Tasawuf mengajarkan bahwa jalan pulang kepada Tuhan justru lebih banyak dilalui lewat kesadaran batin yang tersembunyi, bukan keramaian amal yang mencolok. Di sinilah kita diajak untuk meninjau ulang makna kedekatan spiritual: bukan seberapa besar yang kita kerjakan, tapi dari lapisan mana dalam diri kita ia dilakukan.
Karena bisa jadi, langkah kecil yang dilakukan dari kedalaman ruh dan kesadaran sejati, lebih diperhatikan oleh Allah dibanding ribuan langkah yang diambil hanya dengan tubuh dan pikiran semata.
Jihad Kecil yang Agung
Menemukan Keberanian dalam Senyap
Bagi sebagian orang, kata "jihad" mungkin membangkitkan gambaran pertempuran fisik atau perjuangan besar dalam skala sosial. Namun, dalam tradisi Islam yang lebih dalam---khususnya dalam warisan tasawuf---jihad sejati bukanlah tentang siapa yang paling berani di medan perang, tetapi siapa yang paling jujur melawan dirinya sendiri.
Nabi Muhammad SAW pernah bersabda setelah pulang dari medan perang:
"Kita baru saja kembali dari jihad kecil menuju jihad yang lebih besar."
Para sahabat bertanya, "Apakah jihad yang lebih besar itu, wahai Rasulullah?"
Beliau menjawab, "Jihad melawan diri sendiri."

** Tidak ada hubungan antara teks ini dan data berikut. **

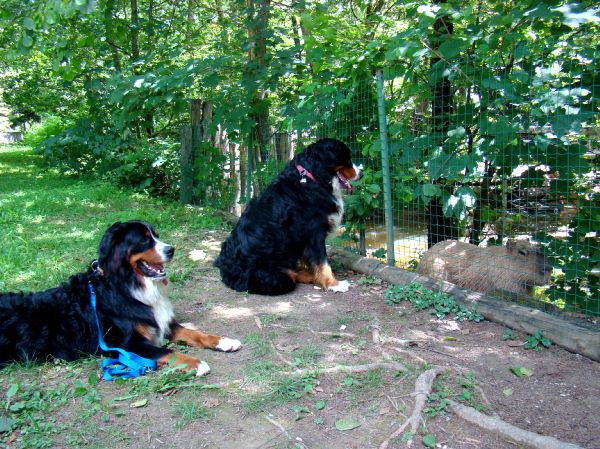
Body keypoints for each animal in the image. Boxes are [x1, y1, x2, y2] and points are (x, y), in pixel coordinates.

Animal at [0, 220, 239, 374]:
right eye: (144, 240)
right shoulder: (129, 344)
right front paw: (196, 363)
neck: (127, 286)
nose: (171, 250)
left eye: (157, 235)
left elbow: (195, 333)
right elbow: (168, 351)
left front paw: (224, 341)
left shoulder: (162, 323)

Ucapan ini bukan hanya simbolik. Ia membuka pintu pemahaman bahwa pertempuran terdalam bukan di luar, tapi di dalam---melawan amarah yang membakar, dendam yang menggerogoti, keinginan untuk diakui, dan kerakusan untuk selalu merasa benar. Semuanya terjadi dalam ruang batin yang sunyi, tak terlihat, tak tercatat di headline media mana pun---tetapi sangat dicatat di langit.
Imam Al-Ghazali menyebut perjuangan melawan ego sebagai jihad akbar, karena musuhnya begitu dekat---menyamar sebagai suara dalam pikiran, logika, bahkan dalih kebaikan.